--- START ---

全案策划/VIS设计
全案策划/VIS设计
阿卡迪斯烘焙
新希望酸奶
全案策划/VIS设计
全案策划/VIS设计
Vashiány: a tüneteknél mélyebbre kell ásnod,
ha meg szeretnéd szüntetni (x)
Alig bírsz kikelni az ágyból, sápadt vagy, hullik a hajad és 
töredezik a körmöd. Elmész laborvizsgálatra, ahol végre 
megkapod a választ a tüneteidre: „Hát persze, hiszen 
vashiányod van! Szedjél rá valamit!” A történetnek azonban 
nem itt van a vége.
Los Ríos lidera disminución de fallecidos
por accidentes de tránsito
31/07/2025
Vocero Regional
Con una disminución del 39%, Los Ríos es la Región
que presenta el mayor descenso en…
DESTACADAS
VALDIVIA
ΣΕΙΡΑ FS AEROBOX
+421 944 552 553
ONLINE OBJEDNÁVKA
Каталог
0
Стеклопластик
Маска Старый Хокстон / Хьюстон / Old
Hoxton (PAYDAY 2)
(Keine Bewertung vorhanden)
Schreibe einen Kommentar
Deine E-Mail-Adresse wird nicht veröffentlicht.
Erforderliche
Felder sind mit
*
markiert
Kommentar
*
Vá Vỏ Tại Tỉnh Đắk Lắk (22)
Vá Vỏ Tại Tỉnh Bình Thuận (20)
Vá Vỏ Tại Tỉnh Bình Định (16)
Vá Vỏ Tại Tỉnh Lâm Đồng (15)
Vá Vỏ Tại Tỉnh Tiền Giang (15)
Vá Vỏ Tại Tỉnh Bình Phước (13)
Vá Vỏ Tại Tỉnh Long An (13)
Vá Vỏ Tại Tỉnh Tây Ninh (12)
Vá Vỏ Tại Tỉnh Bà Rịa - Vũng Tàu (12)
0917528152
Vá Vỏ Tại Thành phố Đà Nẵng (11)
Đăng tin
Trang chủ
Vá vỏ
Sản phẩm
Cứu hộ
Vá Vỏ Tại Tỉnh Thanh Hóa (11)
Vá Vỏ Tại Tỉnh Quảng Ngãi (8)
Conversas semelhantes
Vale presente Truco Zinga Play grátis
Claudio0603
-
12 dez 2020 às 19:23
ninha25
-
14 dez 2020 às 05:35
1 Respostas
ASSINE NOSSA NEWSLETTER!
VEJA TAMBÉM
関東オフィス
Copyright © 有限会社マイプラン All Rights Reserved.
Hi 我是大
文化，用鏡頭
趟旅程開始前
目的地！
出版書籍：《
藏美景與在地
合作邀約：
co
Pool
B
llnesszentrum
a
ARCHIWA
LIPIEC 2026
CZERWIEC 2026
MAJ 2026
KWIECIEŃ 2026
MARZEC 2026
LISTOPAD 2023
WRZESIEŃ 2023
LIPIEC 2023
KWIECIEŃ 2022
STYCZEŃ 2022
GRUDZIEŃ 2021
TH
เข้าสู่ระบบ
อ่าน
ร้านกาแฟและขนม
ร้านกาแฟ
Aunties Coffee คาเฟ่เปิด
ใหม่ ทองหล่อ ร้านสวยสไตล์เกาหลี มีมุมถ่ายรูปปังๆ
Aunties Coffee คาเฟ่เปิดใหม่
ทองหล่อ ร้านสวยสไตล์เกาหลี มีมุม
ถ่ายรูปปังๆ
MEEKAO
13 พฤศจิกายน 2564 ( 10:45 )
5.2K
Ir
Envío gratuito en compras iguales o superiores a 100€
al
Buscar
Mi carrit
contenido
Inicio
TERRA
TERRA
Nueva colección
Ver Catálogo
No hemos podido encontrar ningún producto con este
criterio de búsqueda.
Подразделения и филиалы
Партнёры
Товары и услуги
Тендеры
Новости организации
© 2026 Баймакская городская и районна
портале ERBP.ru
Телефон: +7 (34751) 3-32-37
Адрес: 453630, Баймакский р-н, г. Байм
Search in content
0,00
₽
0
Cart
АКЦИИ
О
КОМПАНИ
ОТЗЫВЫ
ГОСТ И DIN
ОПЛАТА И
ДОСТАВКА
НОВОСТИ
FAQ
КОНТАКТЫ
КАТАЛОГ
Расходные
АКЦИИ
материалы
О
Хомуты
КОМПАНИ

--- END ---

▶ [What is needed]: Set down, exactly as written, each line of the data from its opening line through the one containing "Felder sind mit". Output nothing more.

▶ [Solution to the exercise]:
全案策划/VIS设计
全案策划/VIS设计
阿卡迪斯烘焙
新希望酸奶
全案策划/VIS设计
全案策划/VIS设计
Vashiány: a tüneteknél mélyebbre kell ásnod,
ha meg szeretnéd szüntetni (x)
Alig bírsz kikelni az ágyból, sápadt vagy, hullik a hajad és 
töredezik a körmöd. Elmész laborvizsgálatra, ahol végre 
megkapod a választ a tüneteidre: „Hát persze, hiszen 
vashiányod van! Szedjél rá valamit!” A történetnek azonban 
nem itt van a vége.
Los Ríos lidera disminución de fallecidos
por accidentes de tránsito
31/07/2025
Vocero Regional
Con una disminución del 39%, Los Ríos es la Región
que presenta el mayor descenso en…
DESTACADAS
VALDIVIA
ΣΕΙΡΑ FS AEROBOX
+421 944 552 553
ONLINE OBJEDNÁVKA
Каталог
0
Стеклопластик
Маска Старый Хокстон / Хьюстон / Old
Hoxton (PAYDAY 2)
(Keine Bewertung vorhanden)
Schreibe einen Kommentar
Deine E-Mail-Adresse wird nicht veröffentlicht.
Erforderliche
Felder sind mit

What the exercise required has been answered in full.